*** SUPPLIED MATERIAL ***

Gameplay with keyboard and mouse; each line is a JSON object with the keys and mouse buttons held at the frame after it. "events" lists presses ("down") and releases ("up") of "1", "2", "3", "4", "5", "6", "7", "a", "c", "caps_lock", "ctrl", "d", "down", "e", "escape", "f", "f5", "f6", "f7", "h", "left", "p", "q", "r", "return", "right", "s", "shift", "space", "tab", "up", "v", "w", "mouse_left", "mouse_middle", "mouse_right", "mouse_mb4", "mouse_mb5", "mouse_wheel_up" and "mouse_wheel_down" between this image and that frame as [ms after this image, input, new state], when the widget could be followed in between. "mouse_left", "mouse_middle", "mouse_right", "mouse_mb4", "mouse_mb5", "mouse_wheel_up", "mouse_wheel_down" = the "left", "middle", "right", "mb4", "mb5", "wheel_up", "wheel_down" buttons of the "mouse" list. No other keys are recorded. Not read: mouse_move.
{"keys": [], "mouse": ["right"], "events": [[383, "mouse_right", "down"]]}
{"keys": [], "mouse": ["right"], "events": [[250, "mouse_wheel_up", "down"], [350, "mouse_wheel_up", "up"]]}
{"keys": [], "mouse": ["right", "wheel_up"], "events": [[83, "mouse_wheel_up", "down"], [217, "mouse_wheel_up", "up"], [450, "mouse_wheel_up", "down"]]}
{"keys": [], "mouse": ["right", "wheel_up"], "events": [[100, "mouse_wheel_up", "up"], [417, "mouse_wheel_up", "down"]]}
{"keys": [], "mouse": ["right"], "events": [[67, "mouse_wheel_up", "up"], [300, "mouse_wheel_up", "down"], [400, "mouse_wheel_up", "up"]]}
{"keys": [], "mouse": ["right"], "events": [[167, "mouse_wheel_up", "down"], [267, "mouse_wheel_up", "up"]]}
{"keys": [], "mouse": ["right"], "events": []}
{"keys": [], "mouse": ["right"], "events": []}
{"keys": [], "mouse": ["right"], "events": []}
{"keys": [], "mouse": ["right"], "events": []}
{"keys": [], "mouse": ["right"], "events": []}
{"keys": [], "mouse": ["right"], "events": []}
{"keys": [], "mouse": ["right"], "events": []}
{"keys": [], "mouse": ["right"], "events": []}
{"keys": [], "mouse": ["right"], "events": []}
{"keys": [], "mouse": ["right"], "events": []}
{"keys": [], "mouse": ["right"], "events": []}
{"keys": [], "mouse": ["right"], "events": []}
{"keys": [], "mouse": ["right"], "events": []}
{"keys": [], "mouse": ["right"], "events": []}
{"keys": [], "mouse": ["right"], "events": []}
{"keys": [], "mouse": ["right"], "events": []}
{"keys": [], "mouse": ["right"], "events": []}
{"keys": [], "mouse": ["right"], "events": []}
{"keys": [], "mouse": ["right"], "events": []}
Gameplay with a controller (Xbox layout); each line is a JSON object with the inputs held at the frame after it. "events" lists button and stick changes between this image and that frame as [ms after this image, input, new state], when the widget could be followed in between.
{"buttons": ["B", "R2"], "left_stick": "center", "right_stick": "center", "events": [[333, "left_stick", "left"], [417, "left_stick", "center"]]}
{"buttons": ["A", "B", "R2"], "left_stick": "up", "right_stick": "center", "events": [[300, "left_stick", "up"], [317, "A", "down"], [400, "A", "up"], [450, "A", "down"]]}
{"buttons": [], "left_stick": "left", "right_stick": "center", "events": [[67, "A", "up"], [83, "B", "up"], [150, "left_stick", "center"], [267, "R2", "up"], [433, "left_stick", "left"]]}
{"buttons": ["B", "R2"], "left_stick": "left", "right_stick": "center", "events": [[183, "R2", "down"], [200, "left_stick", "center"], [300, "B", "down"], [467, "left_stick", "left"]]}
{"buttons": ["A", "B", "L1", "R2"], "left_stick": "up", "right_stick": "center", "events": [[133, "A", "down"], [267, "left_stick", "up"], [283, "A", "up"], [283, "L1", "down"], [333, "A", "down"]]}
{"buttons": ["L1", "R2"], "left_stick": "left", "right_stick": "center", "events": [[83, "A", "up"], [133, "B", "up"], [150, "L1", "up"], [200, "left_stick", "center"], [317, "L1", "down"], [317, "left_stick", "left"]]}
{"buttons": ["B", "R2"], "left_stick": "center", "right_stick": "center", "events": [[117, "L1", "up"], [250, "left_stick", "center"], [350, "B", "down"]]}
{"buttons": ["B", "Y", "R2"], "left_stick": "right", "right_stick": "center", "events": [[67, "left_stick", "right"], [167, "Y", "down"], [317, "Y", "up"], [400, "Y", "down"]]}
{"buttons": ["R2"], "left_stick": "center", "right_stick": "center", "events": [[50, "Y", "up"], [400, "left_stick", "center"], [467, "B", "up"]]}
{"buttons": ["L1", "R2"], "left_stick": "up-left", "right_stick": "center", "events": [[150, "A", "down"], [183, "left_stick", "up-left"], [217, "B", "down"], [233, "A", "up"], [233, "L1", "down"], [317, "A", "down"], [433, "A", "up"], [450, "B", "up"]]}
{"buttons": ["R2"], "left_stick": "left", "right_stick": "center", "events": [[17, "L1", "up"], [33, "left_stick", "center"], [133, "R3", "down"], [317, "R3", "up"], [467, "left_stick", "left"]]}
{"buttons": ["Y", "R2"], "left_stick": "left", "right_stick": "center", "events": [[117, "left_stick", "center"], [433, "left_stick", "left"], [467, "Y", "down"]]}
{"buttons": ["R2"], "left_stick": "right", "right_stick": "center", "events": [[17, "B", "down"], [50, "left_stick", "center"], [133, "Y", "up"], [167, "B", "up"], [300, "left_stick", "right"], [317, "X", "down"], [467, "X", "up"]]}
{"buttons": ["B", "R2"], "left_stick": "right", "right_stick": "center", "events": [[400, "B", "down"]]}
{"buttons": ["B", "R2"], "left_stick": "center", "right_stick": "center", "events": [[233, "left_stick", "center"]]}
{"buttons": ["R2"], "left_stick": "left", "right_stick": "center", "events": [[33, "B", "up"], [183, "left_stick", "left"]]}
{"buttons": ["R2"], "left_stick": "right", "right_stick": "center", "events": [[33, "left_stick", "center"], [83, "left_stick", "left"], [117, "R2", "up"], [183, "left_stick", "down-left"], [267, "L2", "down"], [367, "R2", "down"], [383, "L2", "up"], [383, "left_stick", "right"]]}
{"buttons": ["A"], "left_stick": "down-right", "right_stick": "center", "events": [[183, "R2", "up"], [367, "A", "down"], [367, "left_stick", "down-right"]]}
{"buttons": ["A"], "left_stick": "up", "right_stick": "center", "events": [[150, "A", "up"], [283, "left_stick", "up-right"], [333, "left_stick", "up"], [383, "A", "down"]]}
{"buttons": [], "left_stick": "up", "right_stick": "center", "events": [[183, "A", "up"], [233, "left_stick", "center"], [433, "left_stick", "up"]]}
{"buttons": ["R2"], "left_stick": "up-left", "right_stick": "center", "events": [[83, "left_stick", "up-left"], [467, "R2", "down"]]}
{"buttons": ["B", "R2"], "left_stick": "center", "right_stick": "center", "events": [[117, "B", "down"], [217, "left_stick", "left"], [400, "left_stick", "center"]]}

*** End of SUPPLIED MATERIAL ***

EXERCISE DIRECTIONS ->
Copy the records above exactly as written.

EXERCISE SOLUTION ->
Gameplay with keyboard and mouse; each line is a JSON object with the keys and mouse buttons held at the frame after it. "events" lists presses ("down") and releases ("up") of "1", "2", "3", "4", "5", "6", "7", "a", "c", "caps_lock", "ctrl", "d", "down", "e", "escape", "f", "f5", "f6", "f7", "h", "left", "p", "q", "r", "return", "right", "s", "shift", "space", "tab", "up", "v", "w", "mouse_left", "mouse_middle", "mouse_right", "mouse_mb4", "mouse_mb5", "mouse_wheel_up" and "mouse_wheel_down" between this image and that frame as [ms after this image, input, new state], when the widget could be followed in between. "mouse_left", "mouse_middle", "mouse_right", "mouse_mb4", "mouse_mb5", "mouse_wheel_up", "mouse_wheel_down" = the "left", "middle", "right", "mb4", "mb5", "wheel_up", "wheel_down" buttons of the "mouse" list. No other keys are recorded. Not read: mouse_move.
{"keys": [], "mouse": ["right"], "events": [[383, "mouse_right", "down"]]}
{"keys": [], "mouse": ["right"], "events": [[250, "mouse_wheel_up", "down"], [350, "mouse_wheel_up", "up"]]}
{"keys": [], "mouse": ["right", "wheel_up"], "events": [[83, "mouse_wheel_up", "down"], [217, "mouse_wheel_up", "up"], [450, "mouse_wheel_up", "down"]]}
{"keys": [], "mouse": ["right", "wheel_up"], "events": [[100, "mouse_wheel_up", "up"], [417, "mouse_wheel_up", "down"]]}
{"keys": [], "mouse": ["right"], "events": [[67, "mouse_wheel_up", "up"], [300, "mouse_wheel_up", "down"], [400, "mouse_wheel_up", "up"]]}
{"keys": [], "mouse": ["right"], "events": [[167, "mouse_wheel_up", "down"], [267, "mouse_wheel_up", "up"]]}
{"keys": [], "mouse": ["right"], "events": []}
{"keys": [], "mouse": ["right"], "events": []}
{"keys": [], "mouse": ["right"], "events": []}
{"keys": [], "mouse": ["right"], "events": []}
{"keys": [], "mouse": ["right"], "events": []}
{"keys": [], "mouse": ["right"], "events": []}
{"keys": [], "mouse": ["right"], "events": []}
{"keys": [], "mouse": ["right"], "events": []}
{"keys": [], "mouse": ["right"], "events": []}
{"keys": [], "mouse": ["right"], "events": []}
{"keys": [], "mouse": ["right"], "events": []}
{"keys": [], "mouse": ["right"], "events": []}
{"keys": [], "mouse": ["right"], "events": []}
{"keys": [], "mouse": ["right"], "events": []}
{"keys": [], "mouse": ["right"], "events": []}
{"keys": [], "mouse": ["right"], "events": []}
{"keys": [], "mouse": ["right"], "events": []}
{"keys": [], "mouse": ["right"], "events": []}
{"keys": [], "mouse": ["right"], "events": []}
Gameplay with a controller (Xbox layout); each line is a JSON object with the inputs held at the frame after it. "events" lists button and stick changes between this image and that frame as [ms after this image, input, new state], when the widget could be followed in between.
{"buttons": ["B", "R2"], "left_stick": "center", "right_stick": "center", "events": [[333, "left_stick", "left"], [417, "left_stick", "center"]]}
{"buttons": ["A", "B", "R2"], "left_stick": "up", "right_stick": "center", "events": [[300, "left_stick", "up"], [317, "A", "down"], [400, "A", "up"], [450, "A", "down"]]}
{"buttons": [], "left_stick": "left", "right_stick": "center", "events": [[67, "A", "up"], [83, "B", "up"], [150, "left_stick", "center"], [267, "R2", "up"], [433, "left_stick", "left"]]}
{"buttons": ["B", "R2"], "left_stick": "left", "right_stick": "center", "events": [[183, "R2", "down"], [200, "left_stick", "center"], [300, "B", "down"], [467, "left_stick", "left"]]}
{"buttons": ["A", "B", "L1", "R2"], "left_stick": "up", "right_stick": "center", "events": [[133, "A", "down"], [267, "left_stick", "up"], [283, "A", "up"], [283, "L1", "down"], [333, "A", "down"]]}
{"buttons": ["L1", "R2"], "left_stick": "left", "right_stick": "center", "events": [[83, "A", "up"], [133, "B", "up"], [150, "L1", "up"], [200, "left_stick", "center"], [317, "L1", "down"], [317, "left_stick", "left"]]}
{"buttons": ["B", "R2"], "left_stick": "center", "right_stick": "center", "events": [[117, "L1", "up"], [250, "left_stick", "center"], [350, "B", "down"]]}
{"buttons": ["B", "Y", "R2"], "left_stick": "right", "right_stick": "center", "events": [[67, "left_stick", "right"], [167, "Y", "down"], [317, "Y", "up"], [400, "Y", "down"]]}
{"buttons": ["R2"], "left_stick": "center", "right_stick": "center", "events": [[50, "Y", "up"], [400, "left_stick", "center"], [467, "B", "up"]]}
{"buttons": ["L1", "R2"], "left_stick": "up-left", "right_stick": "center", "events": [[150, "A", "down"], [183, "left_stick", "up-left"], [217, "B", "down"], [233, "A", "up"], [233, "L1", "down"], [317, "A", "down"], [433, "A", "up"], [450, "B", "up"]]}
{"buttons": ["R2"], "left_stick": "left", "right_stick": "center", "events": [[17, "L1", "up"], [33, "left_stick", "center"], [133, "R3", "down"], [317, "R3", "up"], [467, "left_stick", "left"]]}
{"buttons": ["Y", "R2"], "left_stick": "left", "right_stick": "center", "events": [[117, "left_stick", "center"], [433, "left_stick", "left"], [467, "Y", "down"]]}
{"buttons": ["R2"], "left_stick": "right", "right_stick": "center", "events": [[17, "B", "down"], [50, "left_stick", "center"], [133, "Y", "up"], [167, "B", "up"], [300, "left_stick", "right"], [317, "X", "down"], [467, "X", "up"]]}
{"buttons": ["B", "R2"], "left_stick": "right", "right_stick": "center", "events": [[400, "B", "down"]]}
{"buttons": ["B", "R2"], "left_stick": "center", "right_stick": "center", "events": [[233, "left_stick", "center"]]}
{"buttons": ["R2"], "left_stick": "left", "right_stick": "center", "events": [[33, "B", "up"], [183, "left_stick", "left"]]}
{"buttons": ["R2"], "left_stick": "right", "right_stick": "center", "events": [[33, "left_stick", "center"], [83, "left_stick", "left"], [117, "R2", "up"], [183, "left_stick", "down-left"], [267, "L2", "down"], [367, "R2", "down"], [383, "L2", "up"], [383, "left_stick", "right"]]}
{"buttons": ["A"], "left_stick": "down-right", "right_stick": "center", "events": [[183, "R2", "up"], [367, "A", "down"], [367, "left_stick", "down-right"]]}
{"buttons": ["A"], "left_stick": "up", "right_stick": "center", "events": [[150, "A", "up"], [283, "left_stick", "up-right"], [333, "left_stick", "up"], [383, "A", "down"]]}
{"buttons": [], "left_stick": "up", "right_stick": "center", "events": [[183, "A", "up"], [233, "left_stick", "center"], [433, "left_stick", "up"]]}
{"buttons": ["R2"], "left_stick": "up-left", "right_stick": "center", "events": [[83, "left_stick", "up-left"], [467, "R2", "down"]]}
{"buttons": ["B", "R2"], "left_stick": "center", "right_stick": "center", "events": [[117, "B", "down"], [217, "left_stick", "left"], [400, "left_stick", "center"]]}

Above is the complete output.